*ASSIGNMENT*. With pictures removed, print the listing exactly.

*SOURCE MATERIAL*.
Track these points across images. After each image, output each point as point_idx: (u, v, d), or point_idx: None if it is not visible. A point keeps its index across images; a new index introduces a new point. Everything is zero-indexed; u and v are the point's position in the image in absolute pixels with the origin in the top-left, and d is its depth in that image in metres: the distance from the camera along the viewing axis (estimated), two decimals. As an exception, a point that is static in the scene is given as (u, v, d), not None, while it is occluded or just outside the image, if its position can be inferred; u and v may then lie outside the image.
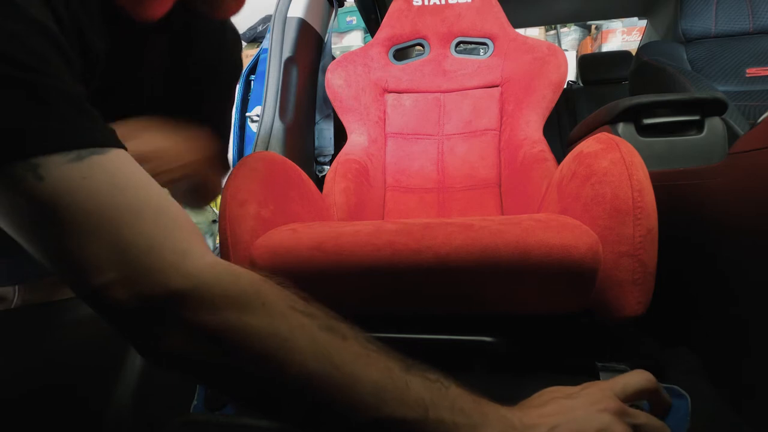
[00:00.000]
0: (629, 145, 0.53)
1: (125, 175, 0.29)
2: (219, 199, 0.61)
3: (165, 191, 0.31)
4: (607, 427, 0.32)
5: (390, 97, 1.15)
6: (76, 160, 0.26)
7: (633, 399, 0.35)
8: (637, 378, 0.36)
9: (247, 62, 1.38)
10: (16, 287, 0.53)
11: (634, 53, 1.88)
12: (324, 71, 1.17)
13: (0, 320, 0.42)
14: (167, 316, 0.28)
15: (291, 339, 0.29)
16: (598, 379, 0.49)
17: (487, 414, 0.31)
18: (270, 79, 1.03)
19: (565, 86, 1.24)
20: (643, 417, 0.34)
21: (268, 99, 1.02)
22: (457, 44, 1.17)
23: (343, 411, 0.28)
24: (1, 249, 0.46)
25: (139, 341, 0.29)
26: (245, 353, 0.28)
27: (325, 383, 0.28)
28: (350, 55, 1.16)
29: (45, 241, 0.27)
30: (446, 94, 1.14)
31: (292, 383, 0.28)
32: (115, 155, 0.29)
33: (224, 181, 0.61)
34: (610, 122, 0.77)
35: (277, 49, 1.05)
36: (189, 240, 0.30)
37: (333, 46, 1.74)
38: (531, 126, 1.00)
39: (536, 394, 0.36)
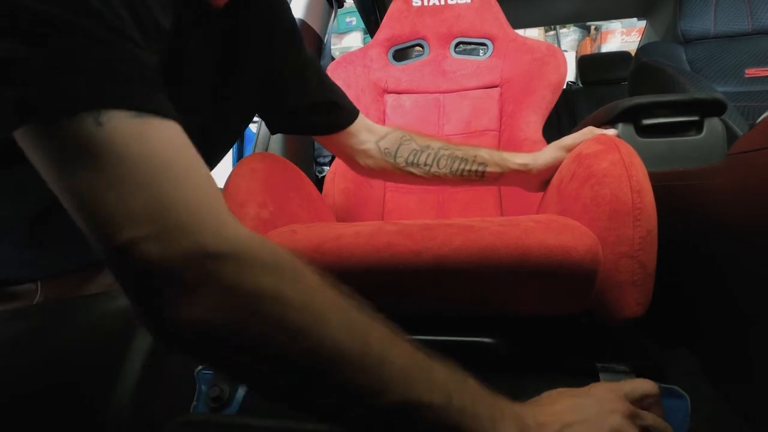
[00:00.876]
0: (628, 146, 0.53)
1: (178, 143, 0.29)
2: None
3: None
4: (620, 428, 0.33)
5: (390, 98, 1.15)
6: (136, 117, 0.27)
7: (638, 403, 0.35)
8: (644, 384, 0.36)
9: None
10: (39, 283, 0.53)
11: (633, 54, 1.88)
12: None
13: (12, 318, 0.43)
14: (200, 275, 0.27)
15: (325, 313, 0.28)
16: (598, 380, 0.49)
17: (503, 408, 0.32)
18: (270, 80, 1.02)
19: (564, 87, 1.24)
20: (650, 418, 0.34)
21: (267, 100, 1.02)
22: (457, 45, 1.17)
23: (373, 391, 0.28)
24: (31, 238, 0.47)
25: (161, 307, 0.27)
26: (280, 323, 0.27)
27: (357, 361, 0.28)
28: (350, 56, 1.17)
29: (85, 188, 0.26)
30: (446, 94, 1.15)
31: (324, 359, 0.27)
32: (171, 125, 0.29)
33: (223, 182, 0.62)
34: (609, 123, 0.77)
35: (277, 49, 1.05)
36: (228, 213, 0.30)
37: (332, 47, 1.74)
38: (531, 126, 1.00)
39: (545, 394, 0.36)
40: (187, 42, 0.43)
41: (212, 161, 0.58)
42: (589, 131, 0.62)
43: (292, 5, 1.11)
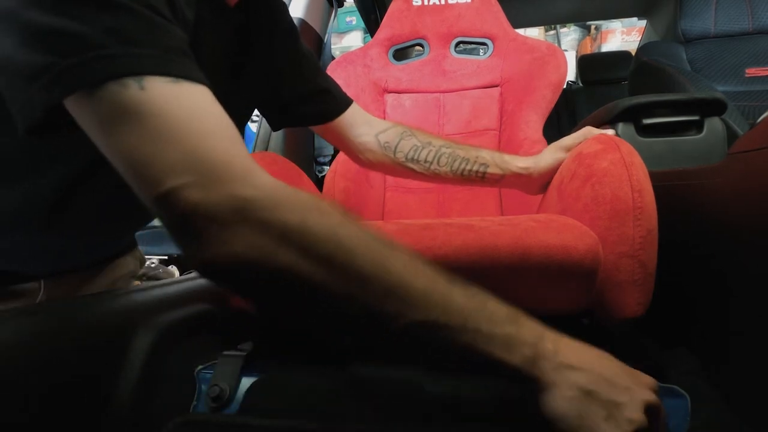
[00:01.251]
0: (629, 145, 0.53)
1: (209, 104, 0.33)
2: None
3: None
4: (636, 391, 0.33)
5: (390, 98, 1.15)
6: (173, 82, 0.31)
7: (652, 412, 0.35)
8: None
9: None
10: (42, 282, 0.54)
11: (633, 53, 1.88)
12: (324, 71, 1.17)
13: (13, 317, 0.43)
14: (235, 216, 0.30)
15: (349, 244, 0.31)
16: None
17: (521, 331, 0.34)
18: (270, 80, 1.02)
19: (564, 86, 1.24)
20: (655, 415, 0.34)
21: (267, 99, 1.02)
22: (457, 44, 1.17)
23: (393, 314, 0.31)
24: (45, 228, 0.48)
25: (202, 245, 0.30)
26: (307, 253, 0.30)
27: (379, 287, 0.31)
28: (350, 56, 1.16)
29: (130, 144, 0.30)
30: (446, 94, 1.14)
31: (349, 285, 0.31)
32: (203, 89, 0.33)
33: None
34: (609, 122, 0.77)
35: (277, 49, 1.05)
36: (255, 163, 0.33)
37: (333, 47, 1.74)
38: (531, 126, 1.00)
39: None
40: (203, 37, 0.45)
41: None
42: (588, 131, 0.62)
43: (292, 4, 1.11)
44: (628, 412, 0.32)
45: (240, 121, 0.62)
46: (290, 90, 0.63)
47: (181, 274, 1.13)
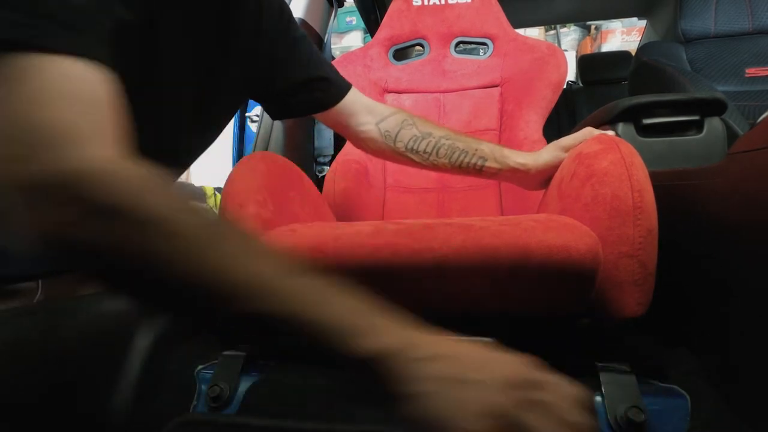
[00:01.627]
0: (629, 145, 0.53)
1: (74, 76, 0.31)
2: (218, 200, 0.62)
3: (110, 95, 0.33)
4: (494, 372, 0.31)
5: (390, 98, 1.15)
6: (42, 54, 0.30)
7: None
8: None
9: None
10: (40, 282, 0.54)
11: (633, 53, 1.88)
12: (324, 71, 1.17)
13: (12, 317, 0.43)
14: (59, 194, 0.29)
15: (174, 228, 0.30)
16: (599, 379, 0.49)
17: (372, 328, 0.31)
18: (270, 80, 1.02)
19: (564, 86, 1.24)
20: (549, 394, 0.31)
21: (267, 99, 1.02)
22: (457, 44, 1.17)
23: (222, 299, 0.31)
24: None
25: (31, 216, 0.29)
26: (136, 234, 0.29)
27: (204, 273, 0.30)
28: (350, 56, 1.16)
29: None
30: (446, 94, 1.14)
31: (176, 269, 0.30)
32: (71, 62, 0.31)
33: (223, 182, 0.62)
34: (609, 122, 0.77)
35: (277, 49, 1.05)
36: (101, 133, 0.31)
37: (333, 47, 1.74)
38: (531, 126, 1.00)
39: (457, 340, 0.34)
40: (164, 13, 0.43)
41: (198, 142, 0.59)
42: (588, 131, 0.62)
43: (292, 5, 1.11)
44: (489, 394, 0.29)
45: (230, 108, 0.61)
46: (284, 77, 0.62)
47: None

*WRITTEN ANSWER*.
Track these points across images. After each image, output each point as point_idx: (u, v, d), or point_idx: None if it is not visible. A point keeps its index across images; a new index introduces a new point. Everything is zero-indexed; u and v are the point's position in the image in absolute pixels with the origin in the top-left, and d is its depth in that image in metres: the distance from the camera along the viewing axis (estimated), two decimals. As an exception, a point that is static in the scene is given as (u, v, d), not None, while it is occluded or just outside the image, if its position can be inferred; u and v may then lie outside the image.
[00:00.000]
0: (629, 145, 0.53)
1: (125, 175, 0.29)
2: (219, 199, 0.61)
3: (165, 191, 0.31)
4: (607, 427, 0.32)
5: (390, 97, 1.15)
6: (76, 160, 0.26)
7: (633, 399, 0.35)
8: (637, 378, 0.36)
9: (247, 62, 1.38)
10: (16, 287, 0.53)
11: (634, 53, 1.88)
12: (324, 71, 1.17)
13: (0, 320, 0.42)
14: (167, 316, 0.28)
15: (291, 339, 0.29)
16: (598, 379, 0.49)
17: (487, 414, 0.31)
18: (270, 79, 1.03)
19: (565, 86, 1.24)
20: (643, 417, 0.34)
21: (268, 99, 1.02)
22: (457, 44, 1.17)
23: (343, 411, 0.28)
24: (1, 249, 0.46)
25: (139, 341, 0.29)
26: (245, 353, 0.28)
27: (325, 383, 0.28)
28: (350, 55, 1.16)
29: (45, 241, 0.27)
30: (446, 94, 1.14)
31: (292, 383, 0.28)
32: (115, 155, 0.29)
33: (224, 181, 0.61)
34: (610, 122, 0.77)
35: (277, 49, 1.05)
36: (189, 240, 0.30)
37: (333, 46, 1.74)
38: (531, 126, 1.00)
39: (536, 394, 0.36)
[00:00.876]
0: (628, 146, 0.53)
1: (178, 143, 0.29)
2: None
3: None
4: (620, 428, 0.33)
5: (390, 98, 1.15)
6: (136, 117, 0.27)
7: (638, 403, 0.35)
8: (644, 384, 0.36)
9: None
10: (39, 283, 0.53)
11: (633, 54, 1.88)
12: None
13: (12, 318, 0.43)
14: (200, 275, 0.27)
15: (325, 313, 0.28)
16: (598, 380, 0.49)
17: (503, 408, 0.32)
18: (270, 80, 1.02)
19: (564, 87, 1.24)
20: (650, 418, 0.34)
21: (267, 100, 1.02)
22: (457, 45, 1.17)
23: (373, 391, 0.28)
24: (31, 238, 0.47)
25: (161, 307, 0.27)
26: (280, 323, 0.27)
27: (357, 361, 0.28)
28: (350, 56, 1.17)
29: (85, 188, 0.26)
30: (446, 94, 1.15)
31: (324, 359, 0.27)
32: (171, 125, 0.29)
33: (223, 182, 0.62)
34: (609, 123, 0.77)
35: (277, 49, 1.05)
36: (228, 213, 0.30)
37: (332, 47, 1.74)
38: (531, 126, 1.00)
39: (545, 394, 0.36)
40: (187, 42, 0.43)
41: (212, 161, 0.58)
42: (589, 131, 0.62)
43: (292, 5, 1.11)
[00:01.251]
0: (629, 145, 0.53)
1: (209, 104, 0.33)
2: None
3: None
4: (636, 391, 0.33)
5: (390, 98, 1.15)
6: (173, 82, 0.31)
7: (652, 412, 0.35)
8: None
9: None
10: (42, 282, 0.54)
11: (633, 53, 1.88)
12: (324, 71, 1.17)
13: (13, 317, 0.43)
14: (235, 216, 0.30)
15: (349, 244, 0.31)
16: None
17: (521, 331, 0.34)
18: (270, 80, 1.02)
19: (564, 86, 1.24)
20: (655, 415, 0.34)
21: (267, 99, 1.02)
22: (457, 44, 1.17)
23: (393, 314, 0.31)
24: (45, 228, 0.48)
25: (202, 245, 0.30)
26: (307, 253, 0.30)
27: (379, 287, 0.31)
28: (350, 56, 1.16)
29: (130, 144, 0.30)
30: (446, 94, 1.14)
31: (349, 285, 0.31)
32: (203, 89, 0.33)
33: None
34: (609, 122, 0.77)
35: (277, 49, 1.05)
36: (255, 163, 0.33)
37: (333, 47, 1.74)
38: (531, 126, 1.00)
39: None
40: (203, 37, 0.45)
41: None
42: (588, 131, 0.62)
43: (292, 4, 1.11)
44: (628, 412, 0.32)
45: (240, 121, 0.62)
46: (290, 90, 0.63)
47: (181, 274, 1.13)
[00:01.627]
0: (629, 145, 0.53)
1: (74, 76, 0.31)
2: (218, 200, 0.62)
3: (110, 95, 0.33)
4: (494, 372, 0.31)
5: (390, 98, 1.15)
6: (42, 54, 0.30)
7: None
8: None
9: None
10: (40, 282, 0.54)
11: (633, 53, 1.88)
12: (324, 71, 1.17)
13: (12, 317, 0.43)
14: (59, 194, 0.29)
15: (174, 228, 0.30)
16: (599, 379, 0.49)
17: (372, 328, 0.31)
18: (270, 80, 1.02)
19: (564, 86, 1.24)
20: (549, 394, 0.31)
21: (267, 99, 1.02)
22: (457, 44, 1.17)
23: (222, 299, 0.31)
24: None
25: (31, 216, 0.29)
26: (136, 234, 0.29)
27: (204, 273, 0.30)
28: (350, 56, 1.16)
29: None
30: (446, 94, 1.14)
31: (176, 269, 0.30)
32: (71, 62, 0.31)
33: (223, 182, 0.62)
34: (609, 122, 0.77)
35: (277, 49, 1.05)
36: (101, 133, 0.31)
37: (333, 47, 1.74)
38: (531, 126, 1.00)
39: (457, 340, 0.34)
40: (164, 13, 0.43)
41: (198, 142, 0.59)
42: (588, 131, 0.62)
43: (292, 5, 1.11)
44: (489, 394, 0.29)
45: (230, 108, 0.61)
46: (284, 77, 0.62)
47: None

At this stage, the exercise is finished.